Opposition centers first and foremost around the question of need. Do Americans with disabilities need this treaty? Does the U.S. in general? Americans with disabilities are already protected by the strongest laws in the world through the Americans with Disabilities Act.
But opponents are also concerned about yet another U.N. human rights treaty. There is bipartisan suspicion in the Senate toward the great lattice of global governance. The U.S. under Democrats and Republicans has generally avoided U.N. treaties. Such treaties plug us into an intrusive system of U.N. committees and oversight that offends our democratic sensibilities. I would give Barack Obama $1000 for every member of the CEDAW committee —- to name just one —- that he could name without looking. Yet this is the type of committee before which the U.S. would have to appear if we ratify this treaty. From experience of other treaty monitoring bodies, you can be sure they will be from the hard left and very meddlesome.

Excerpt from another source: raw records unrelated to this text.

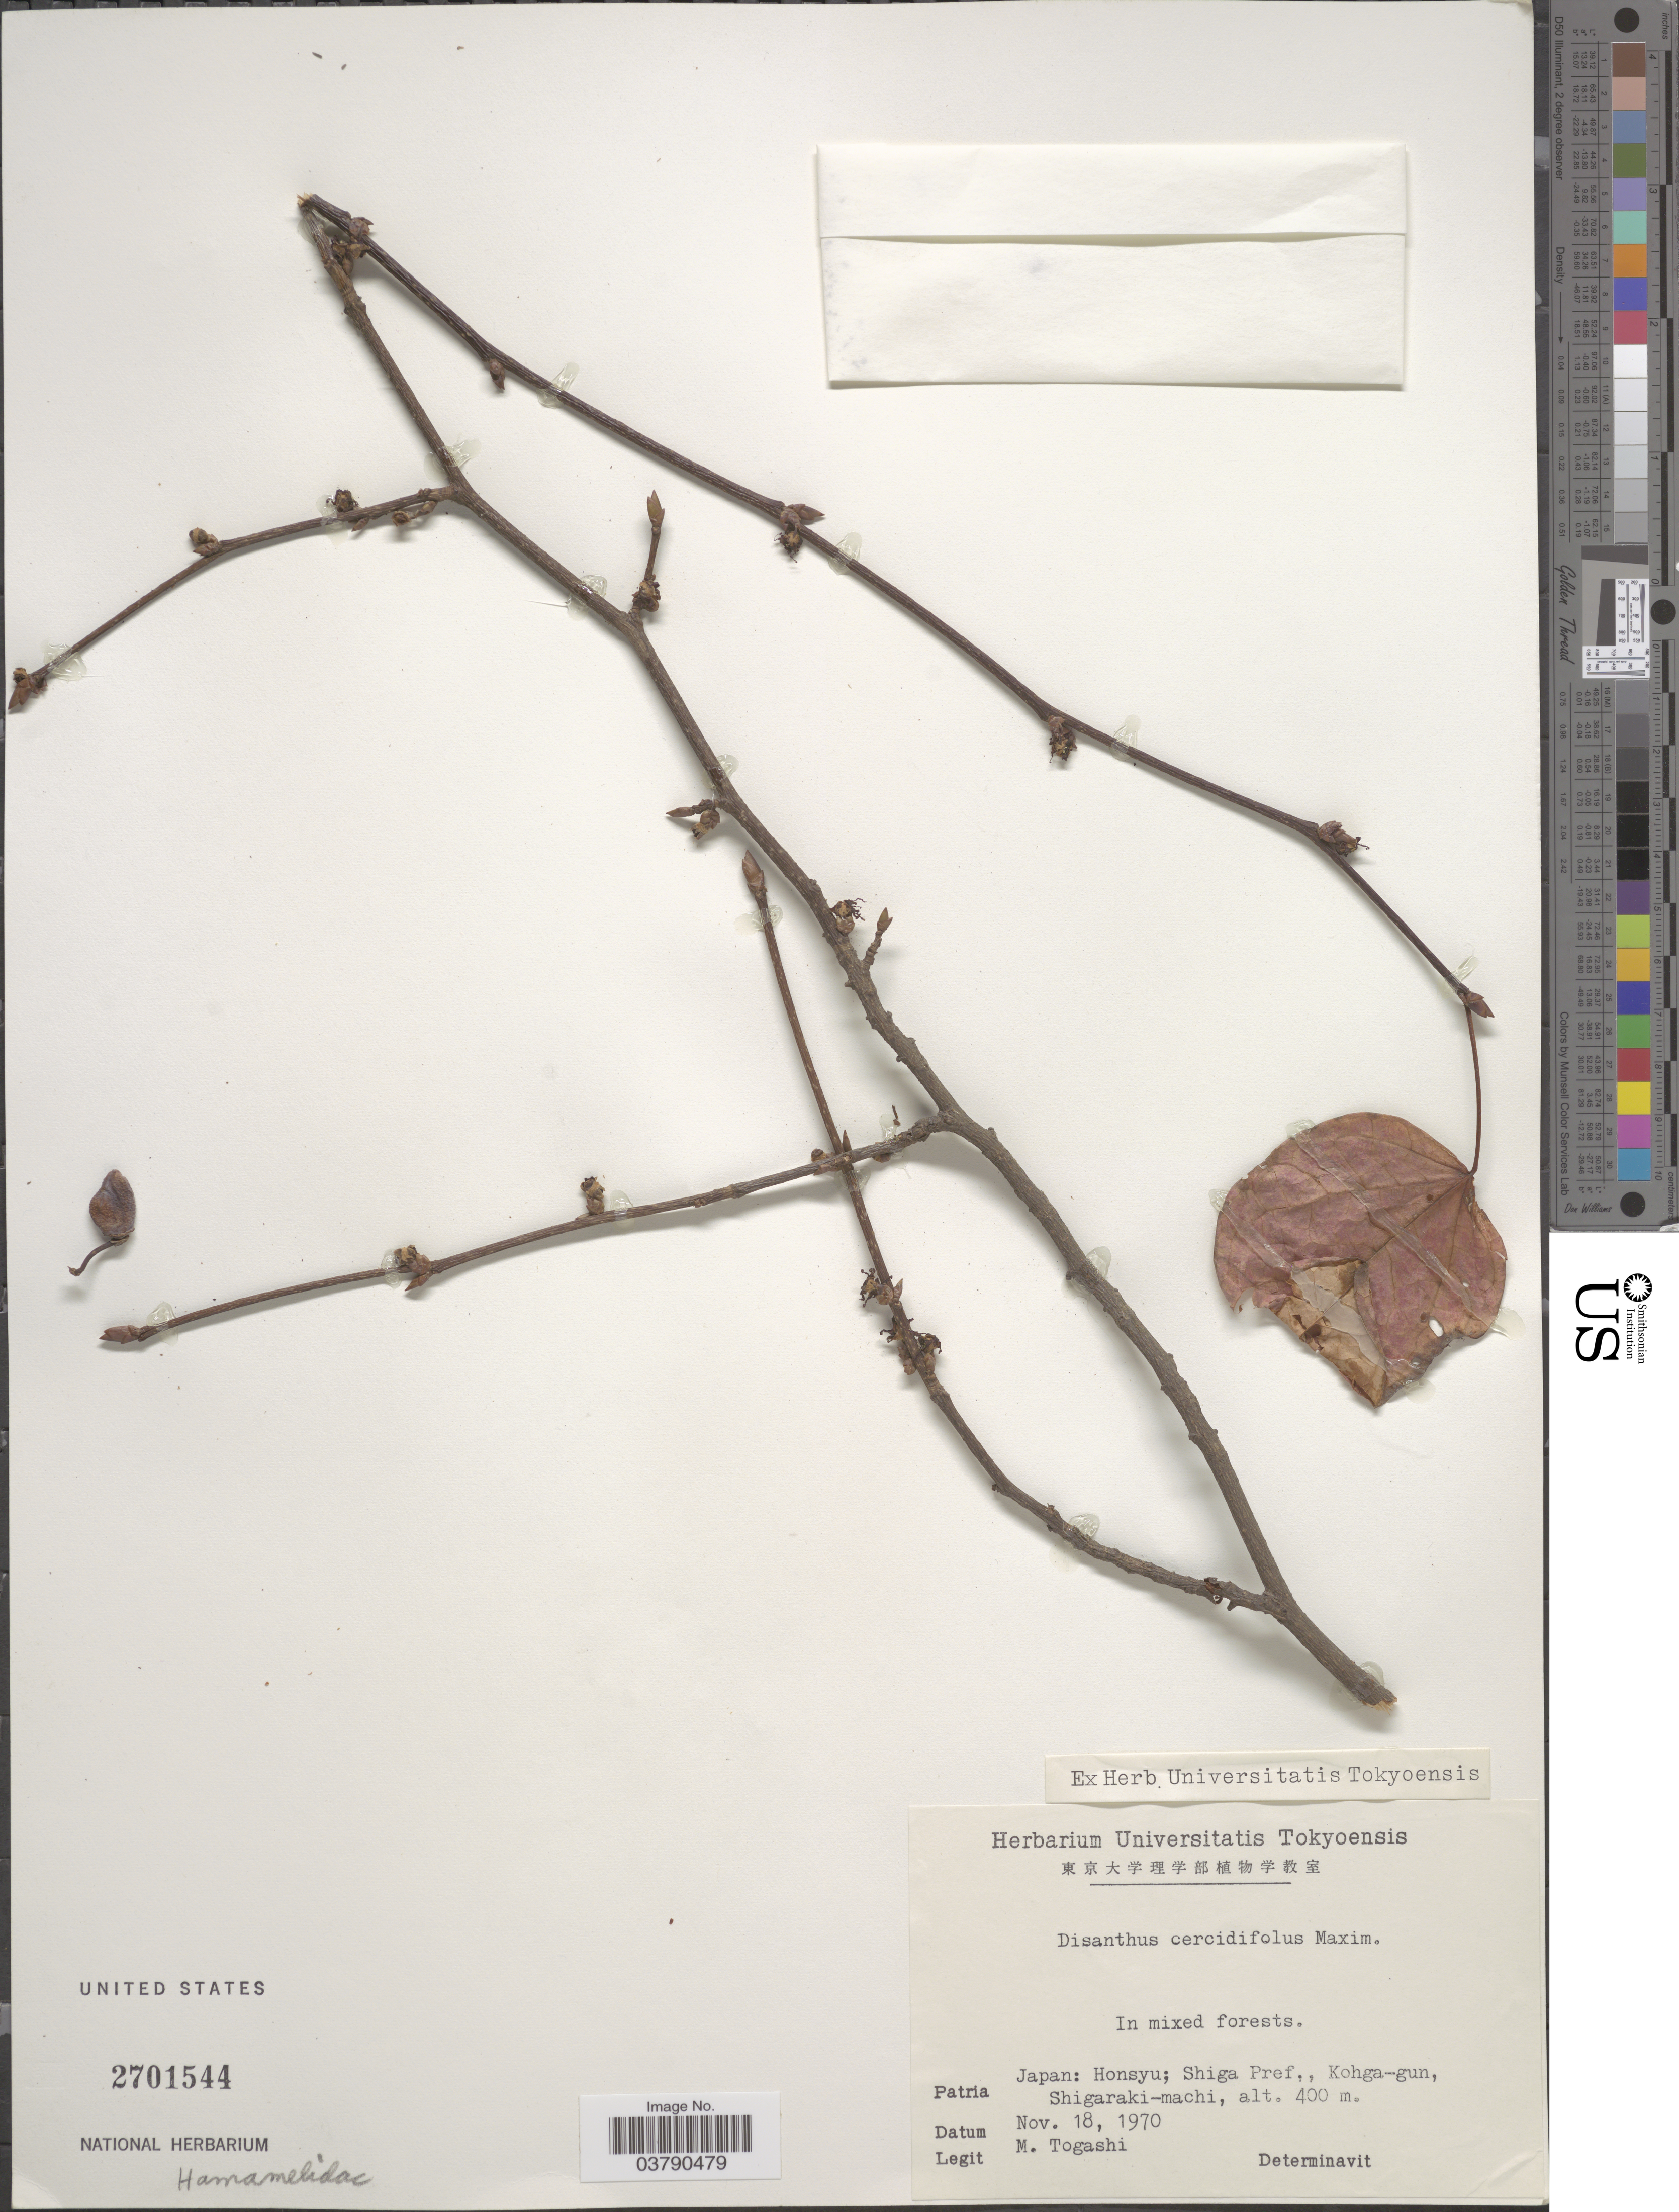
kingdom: Plantae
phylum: Tracheophyta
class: Magnoliopsida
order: Saxifragales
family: Hamamelidaceae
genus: Disanthus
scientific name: Disanthus cercidifolius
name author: Maxim.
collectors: M. Togashi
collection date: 1970-11-18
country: Japan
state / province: Siga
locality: Honsyu; Shiga Pref., Kohga-gun, Shigaraki-machi.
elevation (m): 400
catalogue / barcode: US 2701544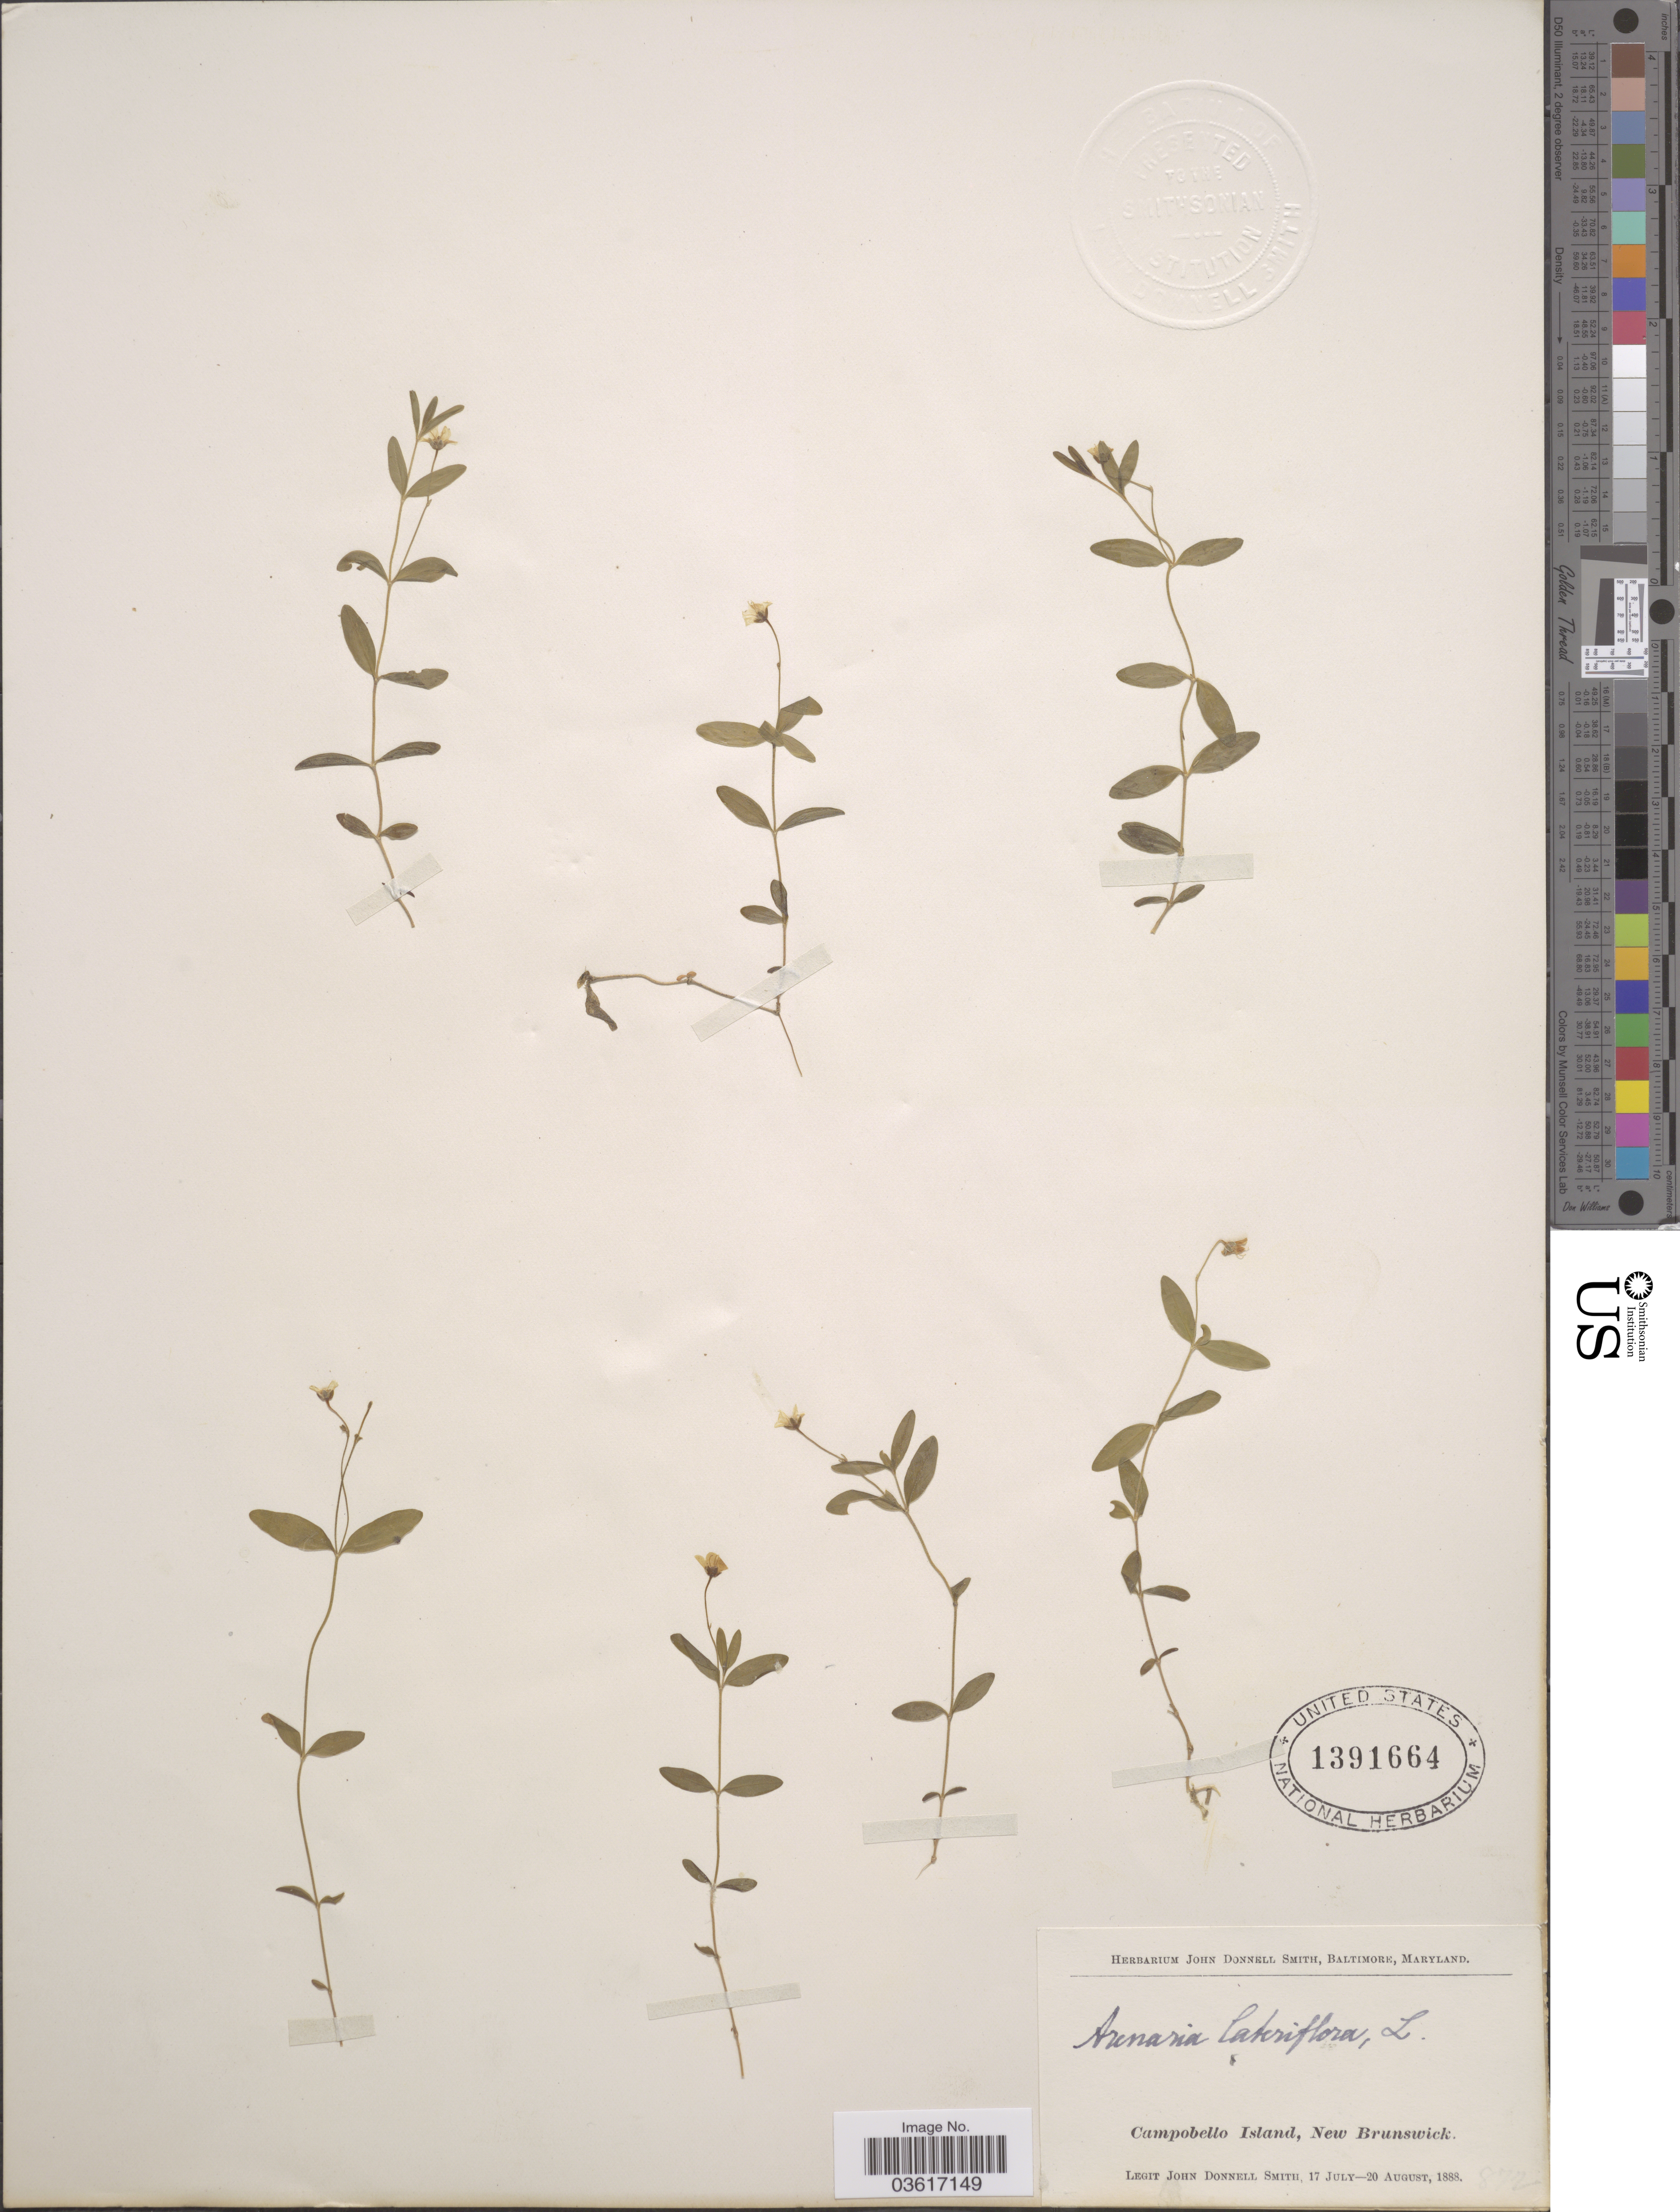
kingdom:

Home-schoolers oppose the treaty because of the ways it has been implemented in other countries to the detriment of home-schooled children. Pro-lifers point out that this is the first hard law treaty that uses the phrase reproductive health. Though the phrase is used in the treaty as a category of non-discrimination and not to establish a new right, it is as certain as the sunrise that the treaty monitoring body will reinterpret the treaty to include a right to abortion.
Though great pressure is being brought to bear on the Senate to ratify, they still need two-thirds, which they are not certain to get. A vote is expected any day.